Additionally, to reinforce wellness strategies, employees should receive annual EWP in-service training to receive the most up-to-date information on these topics. To ensure the program remains relevant and engaging, administrators should encourage employees to offer suggestions for additions or deletions to the course content. Resources from pertinent outside agencies would augment further the training curriculum. Possible EWP training topics include suicide prevention; physical fitness and nutrition; substance abuse and its symptoms; maintenance of one’s personal and professional relationships; support following toxic encounters, such as child homicides; available counseling services or other wellness resources; and any additional areas of EWP training deemed appropriate.

Preretirement and Beyond

“A plan that augments the long-term wellness of agency members allows for increased job satisfaction, productivity, and overall health of the organization.”

Agency administrators must consider how to incorporate the EWP into the standard preretirement process for all employees. The detrimental impact of decades of law enforcement work will not disappear as soon as officers leave the department. If agencies fail to consider the future health and well-being of employees as they near the end of their careers, officers may continue to struggle with these symptoms as they adjust to retirement.

First, agencies should extend all EWP benefits, such as access to chaplains and counseling services, to retired employees. Former officers may benefit from these resources just as greatly, if not more so, than those who serve currently.

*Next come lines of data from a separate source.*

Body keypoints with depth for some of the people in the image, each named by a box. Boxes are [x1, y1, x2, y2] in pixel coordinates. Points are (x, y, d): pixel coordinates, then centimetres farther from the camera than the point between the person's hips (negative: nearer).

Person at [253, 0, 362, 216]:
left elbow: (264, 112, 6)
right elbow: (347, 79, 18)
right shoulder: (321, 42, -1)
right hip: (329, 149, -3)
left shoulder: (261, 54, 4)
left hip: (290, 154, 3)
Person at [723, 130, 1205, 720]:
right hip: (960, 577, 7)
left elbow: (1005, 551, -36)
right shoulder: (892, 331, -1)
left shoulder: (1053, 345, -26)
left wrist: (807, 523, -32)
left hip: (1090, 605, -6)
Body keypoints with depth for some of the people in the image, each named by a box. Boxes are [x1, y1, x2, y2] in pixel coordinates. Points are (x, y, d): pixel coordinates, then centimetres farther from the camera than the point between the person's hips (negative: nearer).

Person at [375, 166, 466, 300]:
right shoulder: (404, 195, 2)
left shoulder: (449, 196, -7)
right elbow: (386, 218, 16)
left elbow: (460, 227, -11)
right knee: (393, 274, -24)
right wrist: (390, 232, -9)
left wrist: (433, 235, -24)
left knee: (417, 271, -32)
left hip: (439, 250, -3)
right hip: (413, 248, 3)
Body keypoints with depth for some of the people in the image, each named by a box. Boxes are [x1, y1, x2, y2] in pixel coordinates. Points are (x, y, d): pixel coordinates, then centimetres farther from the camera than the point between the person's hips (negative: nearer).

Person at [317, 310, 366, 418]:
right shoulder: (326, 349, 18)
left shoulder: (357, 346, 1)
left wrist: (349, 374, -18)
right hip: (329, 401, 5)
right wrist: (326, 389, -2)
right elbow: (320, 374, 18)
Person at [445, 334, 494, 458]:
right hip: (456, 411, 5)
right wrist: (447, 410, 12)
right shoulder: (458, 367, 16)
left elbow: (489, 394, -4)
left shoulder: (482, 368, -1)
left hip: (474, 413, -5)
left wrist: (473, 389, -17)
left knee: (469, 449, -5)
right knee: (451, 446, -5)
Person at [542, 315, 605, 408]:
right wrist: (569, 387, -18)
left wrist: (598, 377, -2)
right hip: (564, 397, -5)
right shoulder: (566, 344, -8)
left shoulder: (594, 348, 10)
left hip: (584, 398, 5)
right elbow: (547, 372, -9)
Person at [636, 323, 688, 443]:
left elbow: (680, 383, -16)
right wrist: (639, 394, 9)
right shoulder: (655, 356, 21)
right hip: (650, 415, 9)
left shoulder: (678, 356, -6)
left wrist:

Also, administrators should create an Employee Wellness Program Network (EWPN) to help retiring officers remain connected to the department and their colleagues. Membership should represent both retired and active employees, and the network should act as a support mechanism for each group. The EWPN would bridge the gap between the retired and current members of the organization, keeping retired employees connected to the personnel and services of the agency. This continued relationship ensures that retirees do not become isolated from the support and resources that all officers—former and current—need to maintain their health and wellness.

Conclusion

Although the scope of an employee wellness plan is quite significant, the benefits can pay long-term dividends for employees, families, the organization, and the community. Employee vitality is essential to meet the agency’s mission; as such, spirituality, vitality, and wellness are paramount for an effective organization. A physically, emotionally, mentally, and spiritually healthy workforce offers the best opportunity for mission completion. When police leadership promotes healthy lifestyle decisions—and provides officers the necessary tools to make them—they help ensure the vitality of the employees and organization now and for years to come.

Most often, police leadership attends to the needs of officers as related to their physical survival. However, physical health alone does not protect officers from the ill effects of the law enforcement profession. Incorporating the remaining three components of health (mental, emotional, and spiritual) into an agency wellness plan provides the best strategy to keep a department’s most valuable asset—its employees—from developing habits that sabotage their ability to survive a career in law enforcement and beyond.


Endnotes

1 Brian Luke Seward, “Reflections on Human Spirituality for the Worksite,” American Journal for Health Promotion, no. 3 (January/February 1995): 165-168.
2 Samuel L. Feemster, “Spirituality: The DNA of Law Enforcement Practice,” FBI Law Enforcement Bulletin, November 2007, 8-17.

“A physically, emotionally, mentally, and spiritually healthy workforce offers the best opportunity for mission completion.”